Dos veinteañeros beben cerveza. Uno de ellos —el mayor, barba recortada, cejas depiladas, reloj de acero y chándal— le dice a su colega: «Tengo un porrillo guardado de la semana pasada…». Detrás escucho a dos mujeres no demasiado jóvenes. Hablan de enfermedades. El bar Holanda ofrece «cien chupitos y cócteles especiales». Un cartel avisa a la clientela: «Este lugar se encuentra monitoreado por cámara de vigilancia». Hay cámaras por toda la ciudad. Es extraño que ningún guardia me haya pedido la documentación. En España todo está regulado, pero casi nada funciona.   

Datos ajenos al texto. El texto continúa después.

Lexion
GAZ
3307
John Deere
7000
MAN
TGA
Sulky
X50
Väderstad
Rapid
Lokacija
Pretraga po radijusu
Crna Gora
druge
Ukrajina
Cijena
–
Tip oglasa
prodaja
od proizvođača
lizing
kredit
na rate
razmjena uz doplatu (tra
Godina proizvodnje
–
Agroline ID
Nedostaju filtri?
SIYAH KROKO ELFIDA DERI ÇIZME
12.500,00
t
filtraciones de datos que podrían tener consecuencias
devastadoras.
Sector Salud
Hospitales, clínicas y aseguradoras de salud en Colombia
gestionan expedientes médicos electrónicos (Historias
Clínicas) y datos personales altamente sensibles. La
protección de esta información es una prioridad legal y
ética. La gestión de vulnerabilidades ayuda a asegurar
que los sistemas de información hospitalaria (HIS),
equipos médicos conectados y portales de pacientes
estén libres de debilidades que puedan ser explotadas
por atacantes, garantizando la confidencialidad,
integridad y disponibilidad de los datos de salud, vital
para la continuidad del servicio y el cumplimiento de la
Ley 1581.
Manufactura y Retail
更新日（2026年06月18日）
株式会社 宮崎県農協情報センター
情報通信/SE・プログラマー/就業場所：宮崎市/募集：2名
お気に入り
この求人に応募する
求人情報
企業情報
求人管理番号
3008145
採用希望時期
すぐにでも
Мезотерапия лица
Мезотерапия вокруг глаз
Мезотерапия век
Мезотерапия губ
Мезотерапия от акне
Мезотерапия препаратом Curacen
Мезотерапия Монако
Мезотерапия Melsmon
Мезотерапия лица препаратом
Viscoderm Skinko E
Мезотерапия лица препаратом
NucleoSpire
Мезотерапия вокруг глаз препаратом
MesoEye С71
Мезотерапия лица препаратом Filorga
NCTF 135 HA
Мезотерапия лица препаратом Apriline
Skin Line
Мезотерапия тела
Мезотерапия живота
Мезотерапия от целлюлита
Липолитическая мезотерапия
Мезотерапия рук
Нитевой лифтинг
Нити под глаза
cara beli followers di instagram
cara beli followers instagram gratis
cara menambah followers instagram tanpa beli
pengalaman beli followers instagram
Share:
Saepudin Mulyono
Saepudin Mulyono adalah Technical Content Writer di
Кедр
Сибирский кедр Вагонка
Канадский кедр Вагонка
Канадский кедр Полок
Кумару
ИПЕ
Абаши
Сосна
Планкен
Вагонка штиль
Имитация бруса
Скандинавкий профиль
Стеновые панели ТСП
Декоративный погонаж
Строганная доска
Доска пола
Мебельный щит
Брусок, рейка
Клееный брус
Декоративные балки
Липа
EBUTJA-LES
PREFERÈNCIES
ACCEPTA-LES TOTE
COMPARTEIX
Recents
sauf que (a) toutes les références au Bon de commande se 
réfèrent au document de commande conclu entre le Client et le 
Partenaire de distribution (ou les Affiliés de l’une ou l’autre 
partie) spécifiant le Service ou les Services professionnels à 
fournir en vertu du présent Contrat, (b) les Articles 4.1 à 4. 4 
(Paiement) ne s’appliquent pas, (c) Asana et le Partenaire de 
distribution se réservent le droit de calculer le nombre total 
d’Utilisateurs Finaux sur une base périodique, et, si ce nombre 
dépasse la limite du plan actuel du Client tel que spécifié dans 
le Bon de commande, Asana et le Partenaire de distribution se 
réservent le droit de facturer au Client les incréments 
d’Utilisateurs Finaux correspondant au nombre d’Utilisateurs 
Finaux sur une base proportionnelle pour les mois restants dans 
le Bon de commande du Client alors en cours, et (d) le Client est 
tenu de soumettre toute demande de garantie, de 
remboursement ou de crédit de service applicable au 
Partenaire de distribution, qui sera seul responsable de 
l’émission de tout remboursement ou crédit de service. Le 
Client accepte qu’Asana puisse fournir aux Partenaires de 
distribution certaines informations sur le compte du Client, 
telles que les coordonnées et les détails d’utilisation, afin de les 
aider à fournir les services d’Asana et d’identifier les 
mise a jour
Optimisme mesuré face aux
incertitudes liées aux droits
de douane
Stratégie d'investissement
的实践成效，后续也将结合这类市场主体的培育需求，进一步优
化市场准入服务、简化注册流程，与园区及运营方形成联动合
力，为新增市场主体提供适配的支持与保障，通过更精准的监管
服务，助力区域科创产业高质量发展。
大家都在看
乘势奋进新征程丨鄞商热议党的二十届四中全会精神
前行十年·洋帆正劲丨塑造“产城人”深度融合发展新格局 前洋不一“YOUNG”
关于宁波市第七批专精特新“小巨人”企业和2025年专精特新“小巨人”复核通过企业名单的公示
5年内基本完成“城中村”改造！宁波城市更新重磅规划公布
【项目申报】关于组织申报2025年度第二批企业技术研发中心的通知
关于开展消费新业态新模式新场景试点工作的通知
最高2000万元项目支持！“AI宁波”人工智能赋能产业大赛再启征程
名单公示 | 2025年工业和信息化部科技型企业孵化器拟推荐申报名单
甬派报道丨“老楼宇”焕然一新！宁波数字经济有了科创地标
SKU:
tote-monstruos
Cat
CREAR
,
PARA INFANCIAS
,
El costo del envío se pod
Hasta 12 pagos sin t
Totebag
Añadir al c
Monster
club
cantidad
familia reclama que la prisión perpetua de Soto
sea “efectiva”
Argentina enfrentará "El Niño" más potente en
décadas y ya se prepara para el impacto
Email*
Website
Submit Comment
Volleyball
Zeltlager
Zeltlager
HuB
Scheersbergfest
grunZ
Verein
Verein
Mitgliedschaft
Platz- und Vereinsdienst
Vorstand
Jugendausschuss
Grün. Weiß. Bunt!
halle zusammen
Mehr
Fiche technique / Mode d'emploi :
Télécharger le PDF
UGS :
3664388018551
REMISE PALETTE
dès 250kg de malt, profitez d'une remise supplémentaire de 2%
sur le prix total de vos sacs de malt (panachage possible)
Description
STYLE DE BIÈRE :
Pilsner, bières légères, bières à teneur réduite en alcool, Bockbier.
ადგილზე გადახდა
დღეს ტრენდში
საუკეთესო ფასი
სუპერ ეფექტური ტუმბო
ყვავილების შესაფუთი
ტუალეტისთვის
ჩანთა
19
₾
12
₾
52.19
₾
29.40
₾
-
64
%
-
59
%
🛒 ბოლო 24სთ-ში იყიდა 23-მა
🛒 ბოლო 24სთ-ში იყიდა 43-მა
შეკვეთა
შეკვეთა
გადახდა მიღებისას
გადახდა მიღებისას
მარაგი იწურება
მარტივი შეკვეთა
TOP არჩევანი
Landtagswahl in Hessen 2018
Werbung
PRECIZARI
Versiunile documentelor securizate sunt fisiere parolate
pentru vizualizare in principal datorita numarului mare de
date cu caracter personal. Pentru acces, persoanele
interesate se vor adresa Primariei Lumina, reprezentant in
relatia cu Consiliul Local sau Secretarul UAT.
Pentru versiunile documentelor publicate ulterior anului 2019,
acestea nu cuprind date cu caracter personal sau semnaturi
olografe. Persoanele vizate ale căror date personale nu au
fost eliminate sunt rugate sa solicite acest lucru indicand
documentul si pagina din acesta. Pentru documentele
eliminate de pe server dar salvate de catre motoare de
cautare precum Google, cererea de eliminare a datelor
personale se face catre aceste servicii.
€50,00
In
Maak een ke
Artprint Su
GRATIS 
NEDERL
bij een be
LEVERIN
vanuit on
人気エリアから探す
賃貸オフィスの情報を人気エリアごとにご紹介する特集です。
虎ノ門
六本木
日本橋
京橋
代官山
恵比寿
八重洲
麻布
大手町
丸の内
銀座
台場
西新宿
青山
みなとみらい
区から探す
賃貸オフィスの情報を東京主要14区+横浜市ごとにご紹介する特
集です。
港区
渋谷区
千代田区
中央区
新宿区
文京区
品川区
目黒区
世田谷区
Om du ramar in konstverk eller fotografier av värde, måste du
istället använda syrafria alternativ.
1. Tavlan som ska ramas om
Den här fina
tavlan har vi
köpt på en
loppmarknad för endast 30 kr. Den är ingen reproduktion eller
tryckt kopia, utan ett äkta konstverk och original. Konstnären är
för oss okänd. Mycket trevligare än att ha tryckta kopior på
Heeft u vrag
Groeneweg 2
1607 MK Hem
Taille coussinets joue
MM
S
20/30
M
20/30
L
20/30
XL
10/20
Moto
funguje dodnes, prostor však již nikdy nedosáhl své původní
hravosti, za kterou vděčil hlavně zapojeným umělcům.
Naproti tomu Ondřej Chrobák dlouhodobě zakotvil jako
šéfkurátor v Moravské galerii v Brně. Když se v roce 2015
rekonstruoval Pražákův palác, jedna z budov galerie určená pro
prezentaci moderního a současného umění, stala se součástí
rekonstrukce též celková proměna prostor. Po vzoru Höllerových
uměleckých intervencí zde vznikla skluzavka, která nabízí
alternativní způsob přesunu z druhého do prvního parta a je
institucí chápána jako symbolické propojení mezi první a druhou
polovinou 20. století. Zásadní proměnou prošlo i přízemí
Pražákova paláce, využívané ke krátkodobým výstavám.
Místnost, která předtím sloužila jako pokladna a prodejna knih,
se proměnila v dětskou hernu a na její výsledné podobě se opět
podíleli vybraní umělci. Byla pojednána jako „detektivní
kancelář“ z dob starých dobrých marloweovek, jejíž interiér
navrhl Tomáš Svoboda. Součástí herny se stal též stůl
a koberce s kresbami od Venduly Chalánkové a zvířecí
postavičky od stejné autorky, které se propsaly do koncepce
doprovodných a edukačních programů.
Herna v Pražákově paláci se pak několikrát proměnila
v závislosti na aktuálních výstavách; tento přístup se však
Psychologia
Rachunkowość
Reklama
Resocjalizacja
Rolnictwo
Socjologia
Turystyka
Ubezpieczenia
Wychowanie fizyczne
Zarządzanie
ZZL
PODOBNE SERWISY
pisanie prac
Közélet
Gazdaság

La punta de mi botín derecho está manchada de barro. Algún desaprensivo me pisó en el autobús. De un brinco me subí a él. Iba a tope. Un grupo de pasajeros se quedaron en tierra, en Paiporta. Me agarro a la barandilla como puedo, e intento esquivar los codos de los viajeros. Es sábado, día de compras y comidas navideñas. Yo también he quedado a comer con unos compañeros en el restaurante Navarro.

 

Paseo por la ciudad y tomo notas de lo que veo. Caminar, observar y escribir. Ese era el consejo del maestro vallisoletano para un periodista. Quiero saber cómo se vive en los barrios, en vísperas de la III Guerra Mundial. Camino por la avenida Primero de Mayo, bajo por la calle Carteros, me detengo en la plaza Santiago Suárez —donde hay una niña columpiándose—, cruzo la calle del Miño hasta alcanzar la de Uruguay. ¿Qué veo? Ancianos apoyándose en andadores, ancianos empujando carros de la compra, ancianos conversando de operaciones. Solitarios paseando a perros. Repartidores de Glovo. Clientes entrando en supermercados. Varones españoles mendigando en la puerta. Bares, infinidad de bares, fruterías de paquistaníes, gimnasios, peluquerías, estancos, istraciones de lotería, farmacias, ópticas, panaderías, alguna inmobiliaria, bazares en penumbra, locales para enviar dinero a Colombia, talleres, zapaterías de calzado barato. Y una ferretería. Echo en falta tiendas de ropa, muebles e iluminación, y alguna librería. Apenas quedan quioscos.   

La avenida Giorgeta es frontera entre la Valencia humilde y la acomodada. Se ve en cómo viste la gente; se multiplican los centros de estética «avanzada», las clínicas dentales y las de fisioterapia; también cambia el nombre de los negocios. Los gimnasios son ‘gym y fitness’, los bares son tabernas ‘gourmet’ y las cafeterías son ‘coffee and bakery’. Todo es más cuqui en Abastos. Veo a los primeros turistas. Pisando la dudosa luz del día, llego a la avenida del Oeste. Me detengo en los puestos navideños. Entro en El Tostadero. Apoyo los codos en la barra de zinc y pido una caña. Me la sirve un camarero extranjero. Me gustan los bares clásicos. Tengo cuidado en no caerme por las escaleras que suben a los servicios. La tapa del váter acaba en el suelo.

En el Ensanche todo sigue igual. Miles de personas satisfechas de sí mismas tardean en las terrazas. Larga cola para entrar en Vessel, en Almirante Cadarso. En el café Balli estoy fuera de lugar, entre melenas doradas y copas de gin-tonic. Salgo a la calle para respirar. Una rubia, probablemente moldava, minifalda y botas hasta la rodilla, me ofrece una tarjeta de Golden’s. ¿Tan viejo me ha visto como para invitarme a una discoteca especializada en público otoñal? ¿Acaso tengo cara de apretar mi cintura con la tuya bailando el último hit de Georgie Dann?